Followers

Friday, February 15, 2013

Stephen M. Barr on Young Earth Creationism


“Creation Science”, which claims that the universe is only a few thousand years old, requires the abandonment of most of what we know about geology, astrophysics, cosmology, and biology, not to mention a certain amount of nuclear physics. Scientific knowledge is a highly reticulated structure of mutually supporting facts and inferences. Every well-established scientific fact is held in place by numerous links to other known facts, both closely related and seemingly distant.--Stephen M. Barr (From here.)


"There are two fundamentally different battles raging in the current debates about evolution. The first pits nearly the entire scientific community against creationists, who believe that they are upholding the veracity of Scripture by denying that evolution happened at all.

The second battle concerns not the fact of evolution but the standard neo-Darwinian explanation of it, and the issues at stake are primarily philosophical and scientific."--Stephen M. Barr (From here.)


Related reading: Smoking Gun Evidence of an Ancient EarthYEC Dogma is NOT BiblicalBetween Biblical Literalism and Biblical Illiteracy; Objections to a Fundamentalist Reading of Genesis 1-5; Biblical Anthropologists Discuss Darwin, Scientists Against Scientism


Five False Assumptions of Young Earth Creationists

Assumption 1: Genesis is history and should be read as a chronological account. (Response is here.)

Assumption 2: The Genesis “begats” list the first humans living on Earth. (Response is here.)
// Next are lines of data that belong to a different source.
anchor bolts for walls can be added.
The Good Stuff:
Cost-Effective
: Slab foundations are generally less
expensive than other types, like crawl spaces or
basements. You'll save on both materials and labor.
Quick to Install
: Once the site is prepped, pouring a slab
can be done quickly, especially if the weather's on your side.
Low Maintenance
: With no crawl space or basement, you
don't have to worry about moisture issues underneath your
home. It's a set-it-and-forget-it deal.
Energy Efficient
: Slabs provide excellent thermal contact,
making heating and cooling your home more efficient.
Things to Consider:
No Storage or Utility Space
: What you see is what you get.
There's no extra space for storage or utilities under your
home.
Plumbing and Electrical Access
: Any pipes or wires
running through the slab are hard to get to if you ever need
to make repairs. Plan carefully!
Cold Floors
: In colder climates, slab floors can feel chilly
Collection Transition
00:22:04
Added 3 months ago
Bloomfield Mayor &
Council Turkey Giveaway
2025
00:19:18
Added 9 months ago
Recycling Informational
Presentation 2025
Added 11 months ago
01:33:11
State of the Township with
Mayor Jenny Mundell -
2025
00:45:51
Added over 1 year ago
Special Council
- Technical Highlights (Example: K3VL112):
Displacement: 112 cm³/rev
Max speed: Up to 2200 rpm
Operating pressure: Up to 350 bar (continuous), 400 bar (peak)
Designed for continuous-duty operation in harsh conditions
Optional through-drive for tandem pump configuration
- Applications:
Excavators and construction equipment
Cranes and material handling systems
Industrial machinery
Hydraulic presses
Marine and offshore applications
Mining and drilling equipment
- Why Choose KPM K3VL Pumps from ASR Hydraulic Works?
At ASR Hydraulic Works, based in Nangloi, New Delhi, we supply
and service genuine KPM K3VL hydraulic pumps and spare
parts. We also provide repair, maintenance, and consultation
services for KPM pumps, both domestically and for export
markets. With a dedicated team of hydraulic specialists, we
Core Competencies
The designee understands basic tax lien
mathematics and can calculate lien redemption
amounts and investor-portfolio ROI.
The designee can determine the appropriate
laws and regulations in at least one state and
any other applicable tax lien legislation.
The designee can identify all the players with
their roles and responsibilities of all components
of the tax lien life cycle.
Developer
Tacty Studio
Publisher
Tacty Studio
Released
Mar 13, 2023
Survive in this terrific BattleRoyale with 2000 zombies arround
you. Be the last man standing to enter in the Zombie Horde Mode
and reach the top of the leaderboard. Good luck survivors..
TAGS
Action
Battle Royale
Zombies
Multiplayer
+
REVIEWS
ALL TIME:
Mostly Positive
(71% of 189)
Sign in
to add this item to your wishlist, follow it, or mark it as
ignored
Assumption 3: Bishop Ussher's timeline is reliable and can be used to calculate the age of the Earth. (Response is here.)

Assumption 4: All the peoples and nations came from Noah’s three sons after a worldwide flood. (Response is here.)

Assumption 5: Skin color and linguistic diversity are the result of God’s judgment at the Tower of Babel. (Response is here.)


1 comment:

Alice C. Linsley said...

Steven Shapin's review of Michael Gordin's book The Pseudoscience Wars: Immanuel Velikovsky and the Birth of the Modern Fringe is worth reading. These closing paragraphs are especially relevant:

"If pseudosciences are not scientific, neither are they anti-scientific. They flatter science by elaborate rituals of imitation, rejecting many of the facts, theories and presumptions of orthodoxy while embracing what are celebrated as the essential characteristics of science. That is at once a basis for the wide cultural appeal of pseudoscience and an extreme difficulty for those wanting to show what’s wrong with it. Velikovsky advertised his work as, so to speak, more royalist than the king. Did authentic science have masses of references and citations? There they were in Worlds in Collision. Was science meant to aim at the greatest possible explanatory scope, trawling as many disciplines as necessary in search of unified understanding? What in orthodoxy could rival Velikovsky’s integrative vision? Authentic science made specific predictions of what further observation and experiment would show. Velikovsky did too. Was science ideally open to all claimants, subjecting itself to all factual criticisms and entertaining the possibility of radically new theoretical interpretations? Who behaved more scientifically – Velikovsky or the Harvard ‘suppressors’?

Gordin sides with those – like Einstein and a number of modern sociologists and philosophers – who doubt that universal and context-independent criteria can be found reliably to distinguish the scientific from the pseudoscientific. But here is a suggestion about how one might do something, however imperfectly, however vulnerable to counter-instances and however apparently paradoxical, to get a practical grip on the difference between the genuine article and the fake. Whenever the accusation of pseudoscience is made, or wherever it is anticipated, its targets commonly respond by making elaborate displays of how scientific they really are. Pushing the weird and the implausible, they bang on about scientific method, about intellectual openness and egalitarianism, about the vital importance of seriously inspecting all counter-instances and anomalies, about the value of continual scepticism, about the necessity of replicating absolutely every claim, about the lurking subjectivity of everybody else. Call this hyperscience, a claim to scientific status that conflates the PR of science with its rather more messy, complicated and less than ideal everyday realities and that takes the PR far more seriously than do its stuck-in-the-mud orthodox opponents. Beware of hyperscience. It can be a sign that something isn’t kosher. A rule of thumb for sound inference has always been that if it looks like a duck, swims like a duck and quacks like a duck, then it probably is a duck. But there’s a corollary: if it struts around the barnyard loudly protesting that it’s a duck, that it possesses the very essence of duckness, that it’s more authentically a duck than all those other orange-billed, web-footed, swimming fowl, then you’ve got a right to be suspicious: this duck may be a quack."